(Data section)
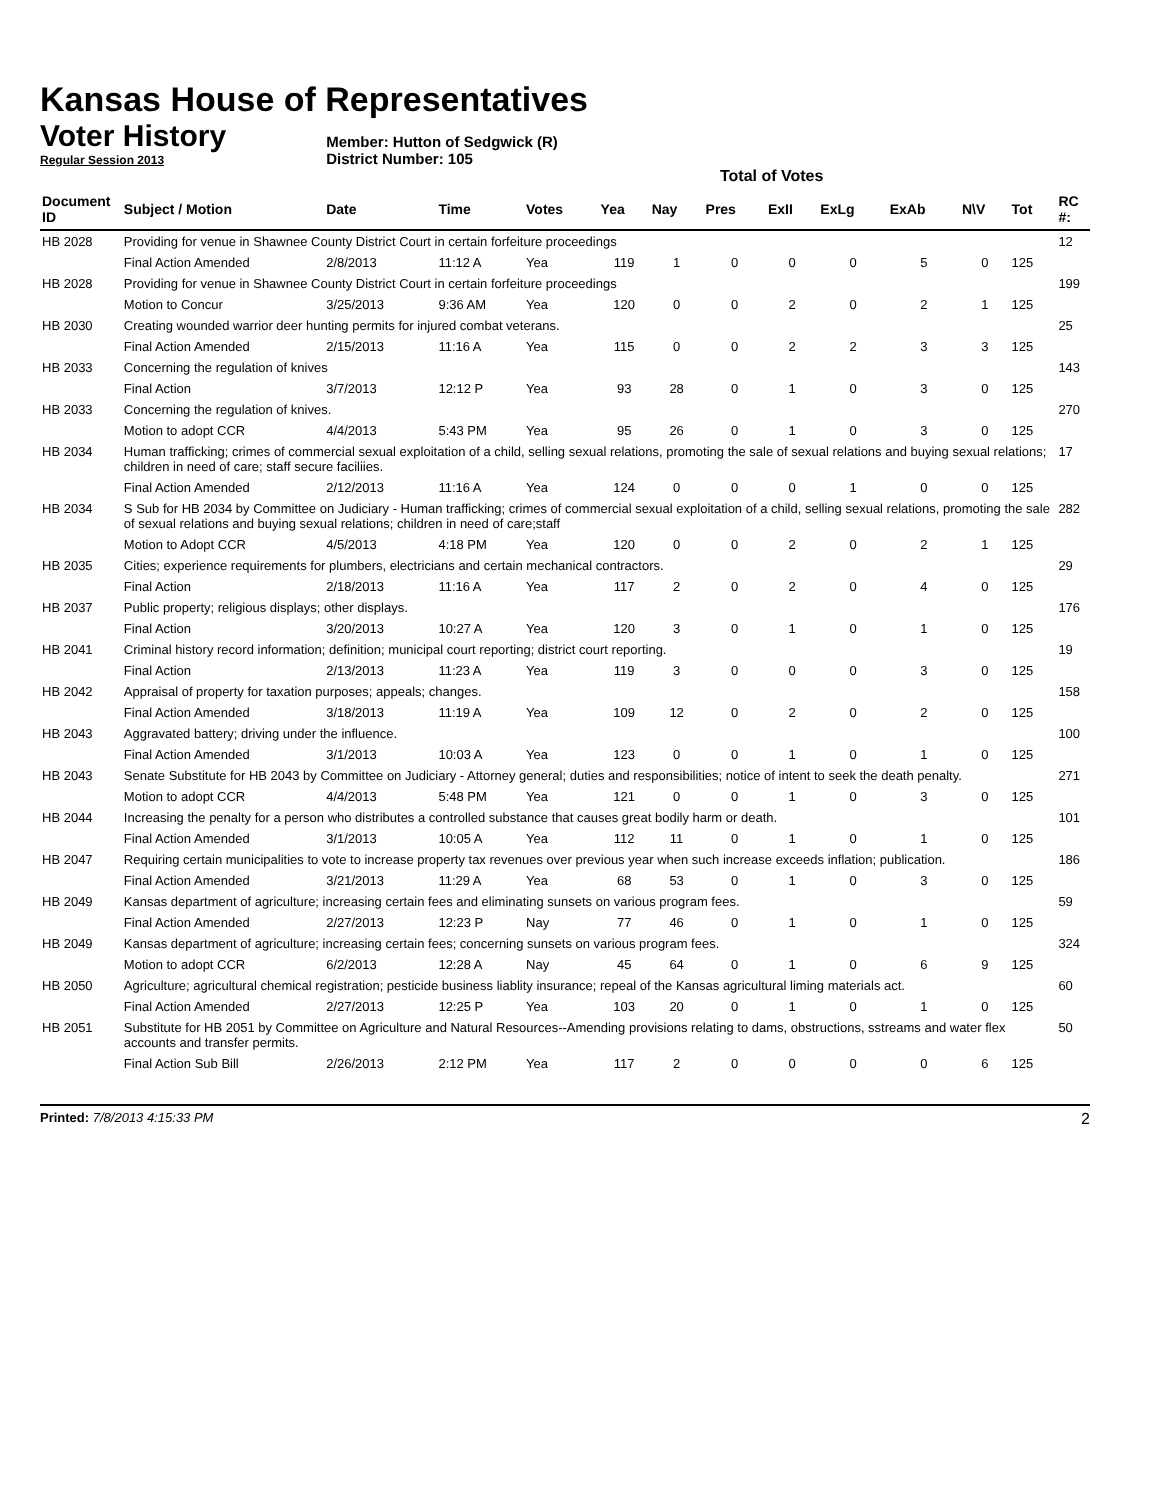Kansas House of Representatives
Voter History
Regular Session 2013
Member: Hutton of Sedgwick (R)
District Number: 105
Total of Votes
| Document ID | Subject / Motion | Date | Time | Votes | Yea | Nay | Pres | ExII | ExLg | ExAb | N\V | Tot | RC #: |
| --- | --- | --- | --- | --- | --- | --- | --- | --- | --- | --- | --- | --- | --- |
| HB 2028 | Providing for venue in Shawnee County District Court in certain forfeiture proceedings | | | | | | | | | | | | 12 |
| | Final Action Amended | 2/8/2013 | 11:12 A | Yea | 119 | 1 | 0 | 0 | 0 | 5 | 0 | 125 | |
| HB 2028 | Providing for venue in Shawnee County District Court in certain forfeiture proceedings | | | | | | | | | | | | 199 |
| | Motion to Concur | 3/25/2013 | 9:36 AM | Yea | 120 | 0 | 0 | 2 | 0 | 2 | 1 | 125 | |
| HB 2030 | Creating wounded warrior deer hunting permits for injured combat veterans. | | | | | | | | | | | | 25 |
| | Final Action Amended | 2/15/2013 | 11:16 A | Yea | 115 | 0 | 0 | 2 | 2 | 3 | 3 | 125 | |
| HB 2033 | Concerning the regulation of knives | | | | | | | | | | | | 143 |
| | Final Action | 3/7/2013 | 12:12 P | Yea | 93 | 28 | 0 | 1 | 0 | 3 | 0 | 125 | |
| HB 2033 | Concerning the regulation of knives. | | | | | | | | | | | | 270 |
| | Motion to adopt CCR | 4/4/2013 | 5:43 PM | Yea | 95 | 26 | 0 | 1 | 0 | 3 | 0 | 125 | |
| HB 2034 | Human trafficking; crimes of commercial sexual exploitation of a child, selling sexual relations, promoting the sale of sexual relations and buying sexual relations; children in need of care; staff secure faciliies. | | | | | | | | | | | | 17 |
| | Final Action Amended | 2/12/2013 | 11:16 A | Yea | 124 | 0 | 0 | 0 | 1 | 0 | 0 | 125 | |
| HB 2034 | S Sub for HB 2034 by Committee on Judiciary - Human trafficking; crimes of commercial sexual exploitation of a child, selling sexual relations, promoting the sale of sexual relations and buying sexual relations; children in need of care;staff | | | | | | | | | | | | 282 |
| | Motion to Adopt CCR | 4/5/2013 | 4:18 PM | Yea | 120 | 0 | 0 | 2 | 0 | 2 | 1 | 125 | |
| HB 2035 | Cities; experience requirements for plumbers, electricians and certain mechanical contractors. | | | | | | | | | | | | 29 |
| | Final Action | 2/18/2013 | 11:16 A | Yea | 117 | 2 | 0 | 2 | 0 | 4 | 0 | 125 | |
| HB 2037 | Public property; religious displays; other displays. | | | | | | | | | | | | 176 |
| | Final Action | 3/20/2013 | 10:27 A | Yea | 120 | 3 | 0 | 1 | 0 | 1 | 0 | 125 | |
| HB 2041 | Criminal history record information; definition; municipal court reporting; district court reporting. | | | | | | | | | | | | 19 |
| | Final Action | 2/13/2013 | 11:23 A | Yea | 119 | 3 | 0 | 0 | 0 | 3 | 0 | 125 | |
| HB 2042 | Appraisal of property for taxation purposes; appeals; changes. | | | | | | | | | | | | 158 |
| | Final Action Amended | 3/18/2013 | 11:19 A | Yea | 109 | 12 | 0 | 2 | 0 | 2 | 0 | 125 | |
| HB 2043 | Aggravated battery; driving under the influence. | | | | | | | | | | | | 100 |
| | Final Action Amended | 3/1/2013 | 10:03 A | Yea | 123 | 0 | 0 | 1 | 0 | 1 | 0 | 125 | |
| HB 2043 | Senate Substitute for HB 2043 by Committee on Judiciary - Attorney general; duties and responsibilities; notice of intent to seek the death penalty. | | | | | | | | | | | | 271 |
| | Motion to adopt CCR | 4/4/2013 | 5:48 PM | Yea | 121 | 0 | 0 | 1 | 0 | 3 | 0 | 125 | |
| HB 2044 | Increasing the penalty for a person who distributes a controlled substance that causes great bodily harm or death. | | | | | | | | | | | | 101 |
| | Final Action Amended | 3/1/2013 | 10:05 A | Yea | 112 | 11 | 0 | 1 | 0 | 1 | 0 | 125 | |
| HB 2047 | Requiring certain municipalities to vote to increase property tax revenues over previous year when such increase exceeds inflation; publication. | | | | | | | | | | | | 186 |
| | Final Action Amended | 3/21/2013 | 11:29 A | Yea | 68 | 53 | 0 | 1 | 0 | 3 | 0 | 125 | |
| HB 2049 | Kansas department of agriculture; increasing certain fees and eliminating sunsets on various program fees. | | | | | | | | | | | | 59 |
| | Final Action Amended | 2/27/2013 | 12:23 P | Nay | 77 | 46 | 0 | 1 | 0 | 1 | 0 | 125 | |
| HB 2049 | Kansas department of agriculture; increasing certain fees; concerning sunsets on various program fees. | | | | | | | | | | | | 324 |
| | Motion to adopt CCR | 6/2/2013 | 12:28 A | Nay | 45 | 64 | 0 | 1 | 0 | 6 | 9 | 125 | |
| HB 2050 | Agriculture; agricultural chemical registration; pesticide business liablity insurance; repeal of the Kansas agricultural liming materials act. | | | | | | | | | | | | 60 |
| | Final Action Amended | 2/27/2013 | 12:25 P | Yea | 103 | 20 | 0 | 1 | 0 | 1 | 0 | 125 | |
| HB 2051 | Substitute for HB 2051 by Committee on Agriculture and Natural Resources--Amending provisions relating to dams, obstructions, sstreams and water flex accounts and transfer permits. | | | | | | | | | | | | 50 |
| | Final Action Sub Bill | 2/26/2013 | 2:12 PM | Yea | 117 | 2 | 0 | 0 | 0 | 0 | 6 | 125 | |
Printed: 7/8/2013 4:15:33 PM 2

...

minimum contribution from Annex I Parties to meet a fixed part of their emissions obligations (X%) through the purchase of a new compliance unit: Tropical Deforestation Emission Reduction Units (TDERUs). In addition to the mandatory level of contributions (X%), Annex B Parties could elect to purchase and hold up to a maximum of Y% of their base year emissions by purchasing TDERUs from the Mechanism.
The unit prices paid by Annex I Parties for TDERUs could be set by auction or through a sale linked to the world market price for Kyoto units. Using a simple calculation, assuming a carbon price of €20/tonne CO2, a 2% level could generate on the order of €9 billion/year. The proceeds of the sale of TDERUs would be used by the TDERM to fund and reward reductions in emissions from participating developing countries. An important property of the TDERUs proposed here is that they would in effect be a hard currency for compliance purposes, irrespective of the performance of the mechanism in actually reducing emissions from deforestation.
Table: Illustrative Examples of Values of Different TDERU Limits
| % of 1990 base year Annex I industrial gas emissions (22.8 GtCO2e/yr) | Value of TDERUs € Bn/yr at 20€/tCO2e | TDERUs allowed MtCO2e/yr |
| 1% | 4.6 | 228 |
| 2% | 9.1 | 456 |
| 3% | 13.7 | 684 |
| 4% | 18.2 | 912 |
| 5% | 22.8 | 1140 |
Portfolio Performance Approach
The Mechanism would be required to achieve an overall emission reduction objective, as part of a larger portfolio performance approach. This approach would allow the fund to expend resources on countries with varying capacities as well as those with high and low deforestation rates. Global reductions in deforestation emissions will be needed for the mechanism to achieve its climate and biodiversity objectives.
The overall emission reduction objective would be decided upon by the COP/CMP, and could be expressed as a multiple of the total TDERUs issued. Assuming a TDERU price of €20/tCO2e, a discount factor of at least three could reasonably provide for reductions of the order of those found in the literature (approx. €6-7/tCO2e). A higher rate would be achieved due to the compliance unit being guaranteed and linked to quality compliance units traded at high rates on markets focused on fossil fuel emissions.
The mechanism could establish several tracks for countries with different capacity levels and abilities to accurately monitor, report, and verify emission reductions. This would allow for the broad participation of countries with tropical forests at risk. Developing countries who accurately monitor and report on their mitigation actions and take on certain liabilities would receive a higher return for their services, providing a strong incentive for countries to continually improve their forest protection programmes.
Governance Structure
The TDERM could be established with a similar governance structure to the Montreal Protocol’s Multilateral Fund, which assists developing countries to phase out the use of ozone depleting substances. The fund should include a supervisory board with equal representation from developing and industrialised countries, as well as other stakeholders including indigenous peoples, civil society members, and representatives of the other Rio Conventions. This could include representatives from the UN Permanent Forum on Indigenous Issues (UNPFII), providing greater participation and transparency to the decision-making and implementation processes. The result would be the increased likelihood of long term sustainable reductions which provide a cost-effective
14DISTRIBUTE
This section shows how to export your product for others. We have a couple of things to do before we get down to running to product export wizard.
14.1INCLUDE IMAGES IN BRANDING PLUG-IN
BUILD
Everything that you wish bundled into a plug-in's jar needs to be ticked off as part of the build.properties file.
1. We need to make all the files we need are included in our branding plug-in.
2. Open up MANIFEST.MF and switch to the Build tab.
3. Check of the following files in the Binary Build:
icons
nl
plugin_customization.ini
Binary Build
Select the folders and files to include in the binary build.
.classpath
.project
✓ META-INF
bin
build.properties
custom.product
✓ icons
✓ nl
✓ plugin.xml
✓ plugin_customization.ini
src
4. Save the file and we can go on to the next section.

(Task) Tally the lines of the material above that include the string "Votes", then give the number with no other text.

(Response to the task) 2